(Human pose images with coordinates)

*** Begin section ***

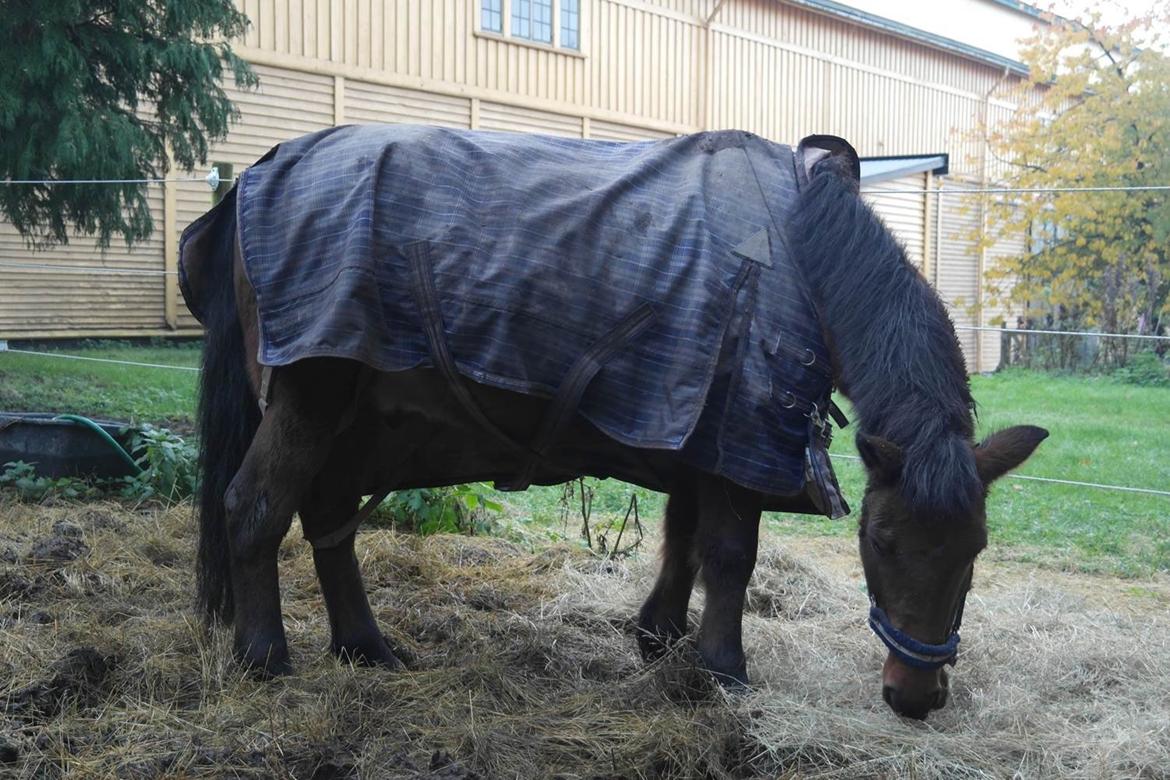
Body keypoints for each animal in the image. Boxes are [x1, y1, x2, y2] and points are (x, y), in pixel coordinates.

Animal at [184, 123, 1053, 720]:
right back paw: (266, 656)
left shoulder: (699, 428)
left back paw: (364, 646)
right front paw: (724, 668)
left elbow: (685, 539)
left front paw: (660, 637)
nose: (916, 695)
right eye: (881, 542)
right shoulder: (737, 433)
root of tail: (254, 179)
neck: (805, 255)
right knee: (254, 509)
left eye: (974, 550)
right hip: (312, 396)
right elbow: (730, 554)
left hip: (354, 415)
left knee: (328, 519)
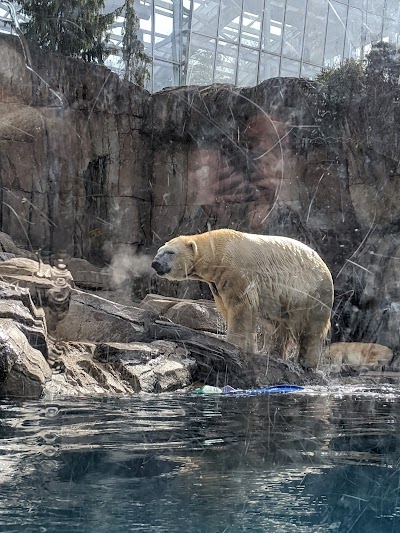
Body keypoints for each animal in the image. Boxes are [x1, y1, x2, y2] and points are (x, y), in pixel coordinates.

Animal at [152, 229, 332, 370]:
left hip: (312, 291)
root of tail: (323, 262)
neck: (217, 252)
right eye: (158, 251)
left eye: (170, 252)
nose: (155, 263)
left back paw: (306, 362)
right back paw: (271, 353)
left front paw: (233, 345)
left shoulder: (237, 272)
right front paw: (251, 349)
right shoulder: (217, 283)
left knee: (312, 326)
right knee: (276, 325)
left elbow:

*** End section ***

The copy you write out must match the entries word for word, minus their pictures.

## Output for this exercise
Body keypoints for each animal in the image. Boxes are [x1, y1, x2, y2] and points are (x, y), in pixel coordinates.

Animal at [184, 123, 1053, 720]:
right back paw: (266, 656)
left shoulder: (699, 428)
left back paw: (364, 646)
right front paw: (724, 668)
left elbow: (685, 539)
left front paw: (660, 637)
nose: (916, 695)
right eye: (881, 542)
right shoulder: (737, 433)
root of tail: (254, 179)
neck: (805, 255)
right knee: (254, 509)
left eye: (974, 550)
right hip: (312, 396)
right elbow: (730, 554)
left hip: (354, 415)
left knee: (328, 519)
Body keypoints for each animal in the image. Boxes are [x1, y1, x2, y2] and points are (x, y), in pixel coordinates.

Animal at [152, 229, 332, 370]:
left hip: (312, 291)
root of tail: (323, 262)
neck: (217, 252)
right eye: (158, 251)
left eye: (170, 252)
nose: (155, 263)
left back paw: (306, 362)
right back paw: (271, 353)
left front paw: (233, 345)
left shoulder: (237, 272)
right front paw: (251, 349)
right shoulder: (217, 283)
left knee: (312, 326)
right knee: (276, 325)
left elbow:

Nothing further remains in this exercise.